|2021/11/02 Joshua Epstein|
Triple Contagion: Toward Cognitive Epidemiology
- Speaker: Joshua Epstein, New York University
- Date and Time: Tuesday, November 2, 2021 - 1:00pm to 2:00pm
- Abstract: In this colloquium, differential equation and agent-based models in which contagious disease transmission is affected by contagious fear of the disease and contagious fear of the control, in this case vaccine will be presented. The three contagions—one viral-particulate and two cognitive--are coupled. The two fears evolve and interact in ways that shape distancing behaviour, vaccine uptake, and their relaxation. These behavioural dynamics in turn can amplify or suppress disease transmission, revealing several coupled contagion mechanisms for multiple pandemic waves, including cases where waves increase in amplitude. Methodologically, the coupled contagion approach advances infectious disease modelling by including human behavioural adaptations, grounded in the cognitive neuroscience of fear learning, extinction, and transmission.

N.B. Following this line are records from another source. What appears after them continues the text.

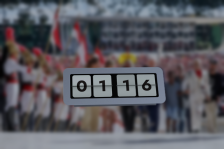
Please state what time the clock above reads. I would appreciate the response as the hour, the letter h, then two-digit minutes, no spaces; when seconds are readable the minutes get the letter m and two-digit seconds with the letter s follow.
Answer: 1h16
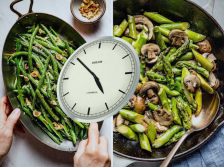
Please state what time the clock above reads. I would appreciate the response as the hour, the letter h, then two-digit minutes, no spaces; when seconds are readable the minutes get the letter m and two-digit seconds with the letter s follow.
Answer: 4h52
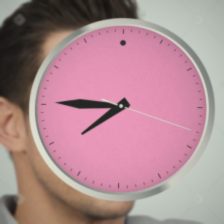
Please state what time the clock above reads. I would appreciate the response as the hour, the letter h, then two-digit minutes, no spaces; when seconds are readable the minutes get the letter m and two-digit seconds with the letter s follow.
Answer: 7h45m18s
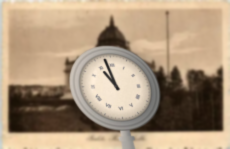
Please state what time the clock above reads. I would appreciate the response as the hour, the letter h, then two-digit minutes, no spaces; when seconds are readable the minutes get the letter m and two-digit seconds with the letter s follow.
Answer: 10h58
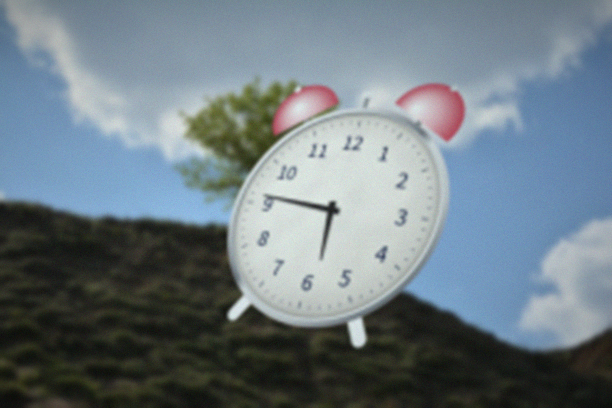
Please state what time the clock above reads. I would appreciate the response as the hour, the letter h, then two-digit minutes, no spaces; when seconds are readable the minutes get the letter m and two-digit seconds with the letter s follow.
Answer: 5h46
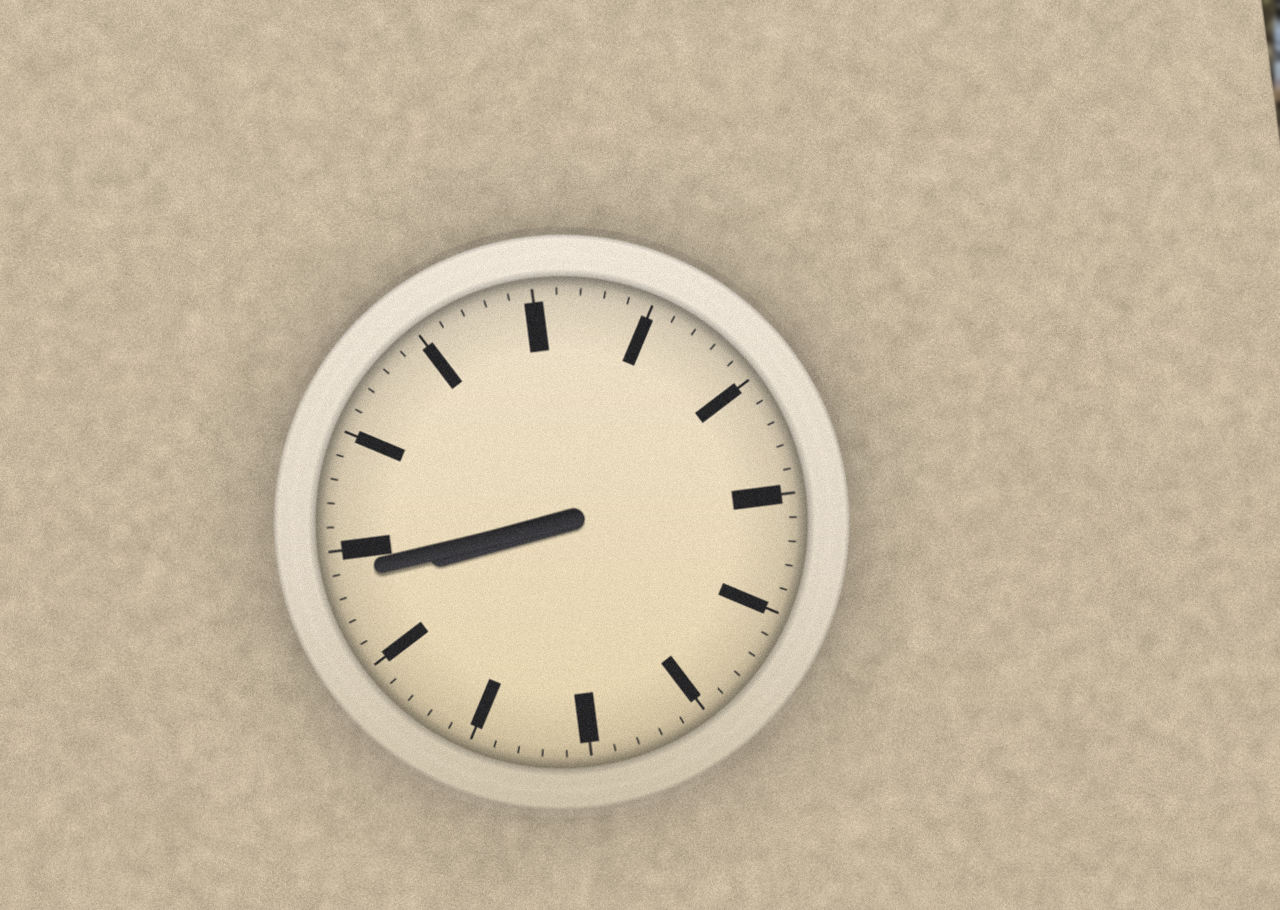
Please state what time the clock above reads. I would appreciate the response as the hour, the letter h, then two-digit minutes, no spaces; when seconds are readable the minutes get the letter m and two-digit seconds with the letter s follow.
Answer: 8h44
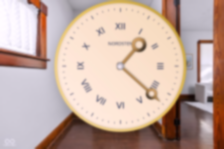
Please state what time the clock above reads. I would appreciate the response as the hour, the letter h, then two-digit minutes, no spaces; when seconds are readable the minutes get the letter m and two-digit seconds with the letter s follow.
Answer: 1h22
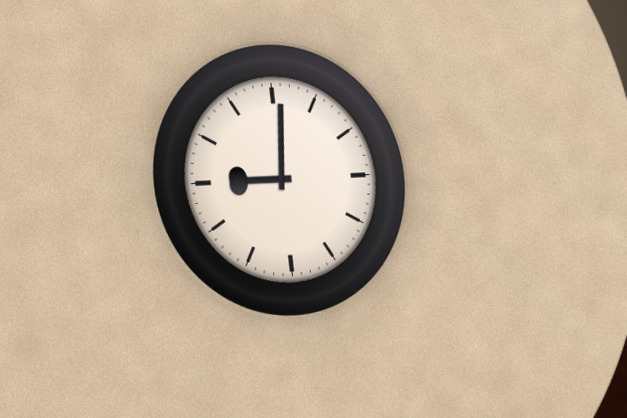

- Joshua M. Epstein is Professor of Epidemiology at NYU with Affiliated Appointments to the Courant Institute of Mathematical Sciences and the Department of Politics. He is External Faculty Fellow of the Santa Fe Institute and founding Director of the NYU Agent-Based Modelling Lab. Among his awards are the NIH Director’s Pioneer Award and an Honorary Doctorate of Science from Amherst College, his alma mater. He holds a Ph.D. from MIT and before moving to NYU was Professor and Director of the Center for Advanced Modelling in the Social, Behavioural and Health Sciences at Johns Hopkins University. He is the author of Nonlinear Dynamics, Mathematical Biology, and Social Science (Wiley); Growing Artificial Societies with Robert Axtell (MIT Press); Generative Social Science: Studies in Agent-Based Computational Modelling (Princeton); and Agent_Zero: Toward Neurocognitive Foundations or Generative Social Science (Princeton).